+++ DATA FOR REVIEW +++

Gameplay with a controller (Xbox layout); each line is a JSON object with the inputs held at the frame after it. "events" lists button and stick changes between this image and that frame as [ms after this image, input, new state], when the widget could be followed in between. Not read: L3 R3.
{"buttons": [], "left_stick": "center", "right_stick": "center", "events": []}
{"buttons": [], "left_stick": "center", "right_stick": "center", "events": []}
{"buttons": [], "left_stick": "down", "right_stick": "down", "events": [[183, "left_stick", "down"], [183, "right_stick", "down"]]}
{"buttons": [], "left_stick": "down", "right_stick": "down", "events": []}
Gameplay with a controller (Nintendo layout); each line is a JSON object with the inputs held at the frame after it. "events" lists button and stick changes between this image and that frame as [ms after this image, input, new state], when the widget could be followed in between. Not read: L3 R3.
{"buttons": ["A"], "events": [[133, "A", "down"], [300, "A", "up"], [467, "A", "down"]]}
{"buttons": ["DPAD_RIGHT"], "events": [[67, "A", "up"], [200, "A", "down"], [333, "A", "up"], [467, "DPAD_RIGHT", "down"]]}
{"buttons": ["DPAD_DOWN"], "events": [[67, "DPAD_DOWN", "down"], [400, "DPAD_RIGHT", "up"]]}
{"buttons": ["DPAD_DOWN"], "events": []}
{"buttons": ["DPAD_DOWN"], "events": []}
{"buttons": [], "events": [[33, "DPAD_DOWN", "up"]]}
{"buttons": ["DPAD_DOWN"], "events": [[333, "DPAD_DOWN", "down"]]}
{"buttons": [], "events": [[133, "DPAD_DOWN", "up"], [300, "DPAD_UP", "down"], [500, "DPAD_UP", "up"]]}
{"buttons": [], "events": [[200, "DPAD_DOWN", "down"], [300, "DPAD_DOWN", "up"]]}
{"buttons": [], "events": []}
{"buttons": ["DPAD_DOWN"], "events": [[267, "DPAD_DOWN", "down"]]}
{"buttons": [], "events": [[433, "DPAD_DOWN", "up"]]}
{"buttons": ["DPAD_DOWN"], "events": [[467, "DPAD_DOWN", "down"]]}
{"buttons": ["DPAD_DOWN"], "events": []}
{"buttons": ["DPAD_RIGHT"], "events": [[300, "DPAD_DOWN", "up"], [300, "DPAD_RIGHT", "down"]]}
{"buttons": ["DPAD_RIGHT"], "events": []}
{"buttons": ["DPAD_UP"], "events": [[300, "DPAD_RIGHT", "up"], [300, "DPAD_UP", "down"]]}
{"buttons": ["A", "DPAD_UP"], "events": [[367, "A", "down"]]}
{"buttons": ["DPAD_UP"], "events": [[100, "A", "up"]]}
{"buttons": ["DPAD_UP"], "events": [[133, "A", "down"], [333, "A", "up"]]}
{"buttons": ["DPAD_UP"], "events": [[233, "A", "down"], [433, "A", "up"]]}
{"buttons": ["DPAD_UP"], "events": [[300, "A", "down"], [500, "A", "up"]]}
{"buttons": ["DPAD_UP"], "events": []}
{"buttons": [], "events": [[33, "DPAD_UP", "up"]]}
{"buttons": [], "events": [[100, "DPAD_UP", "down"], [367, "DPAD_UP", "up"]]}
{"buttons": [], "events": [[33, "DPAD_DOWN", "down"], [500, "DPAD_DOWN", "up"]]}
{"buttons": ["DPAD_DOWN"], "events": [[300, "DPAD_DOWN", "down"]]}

+++

_YOUR INSTRUCTIONS_
Write the whole of the data out again exactly as it stands.

_COMPLETED TASK_
Gameplay with a controller (Xbox layout); each line is a JSON object with the inputs held at the frame after it. "events" lists button and stick changes between this image and that frame as [ms after this image, input, new state], when the widget could be followed in between. Not read: L3 R3.
{"buttons": [], "left_stick": "center", "right_stick": "center", "events": []}
{"buttons": [], "left_stick": "center", "right_stick": "center", "events": []}
{"buttons": [], "left_stick": "down", "right_stick": "down", "events": [[183, "left_stick", "down"], [183, "right_stick", "down"]]}
{"buttons": [], "left_stick": "down", "right_stick": "down", "events": []}
Gameplay with a controller (Nintendo layout); each line is a JSON object with the inputs held at the frame after it. "events" lists button and stick changes between this image and that frame as [ms after this image, input, new state], when the widget could be followed in between. Not read: L3 R3.
{"buttons": ["A"], "events": [[133, "A", "down"], [300, "A", "up"], [467, "A", "down"]]}
{"buttons": ["DPAD_RIGHT"], "events": [[67, "A", "up"], [200, "A", "down"], [333, "A", "up"], [467, "DPAD_RIGHT", "down"]]}
{"buttons": ["DPAD_DOWN"], "events": [[67, "DPAD_DOWN", "down"], [400, "DPAD_RIGHT", "up"]]}
{"buttons": ["DPAD_DOWN"], "events": []}
{"buttons": ["DPAD_DOWN"], "events": []}
{"buttons": [], "events": [[33, "DPAD_DOWN", "up"]]}
{"buttons": ["DPAD_DOWN"], "events": [[333, "DPAD_DOWN", "down"]]}
{"buttons": [], "events": [[133, "DPAD_DOWN", "up"], [300, "DPAD_UP", "down"], [500, "DPAD_UP", "up"]]}
{"buttons": [], "events": [[200, "DPAD_DOWN", "down"], [300, "DPAD_DOWN", "up"]]}
{"buttons": [], "events": []}
{"buttons": ["DPAD_DOWN"], "events": [[267, "DPAD_DOWN", "down"]]}
{"buttons": [], "events": [[433, "DPAD_DOWN", "up"]]}
{"buttons": ["DPAD_DOWN"], "events": [[467, "DPAD_DOWN", "down"]]}
{"buttons": ["DPAD_DOWN"], "events": []}
{"buttons": ["DPAD_RIGHT"], "events": [[300, "DPAD_DOWN", "up"], [300, "DPAD_RIGHT", "down"]]}
{"buttons": ["DPAD_RIGHT"], "events": []}
{"buttons": ["DPAD_UP"], "events": [[300, "DPAD_RIGHT", "up"], [300, "DPAD_UP", "down"]]}
{"buttons": ["A", "DPAD_UP"], "events": [[367, "A", "down"]]}
{"buttons": ["DPAD_UP"], "events": [[100, "A", "up"]]}
{"buttons": ["DPAD_UP"], "events": [[133, "A", "down"], [333, "A", "up"]]}
{"buttons": ["DPAD_UP"], "events": [[233, "A", "down"], [433, "A", "up"]]}
{"buttons": ["DPAD_UP"], "events": [[300, "A", "down"], [500, "A", "up"]]}
{"buttons": ["DPAD_UP"], "events": []}
{"buttons": [], "events": [[33, "DPAD_UP", "up"]]}
{"buttons": [], "events": [[100, "DPAD_UP", "down"], [367, "DPAD_UP", "up"]]}
{"buttons": [], "events": [[33, "DPAD_DOWN", "down"], [500, "DPAD_DOWN", "up"]]}
{"buttons": ["DPAD_DOWN"], "events": [[300, "DPAD_DOWN", "down"]]}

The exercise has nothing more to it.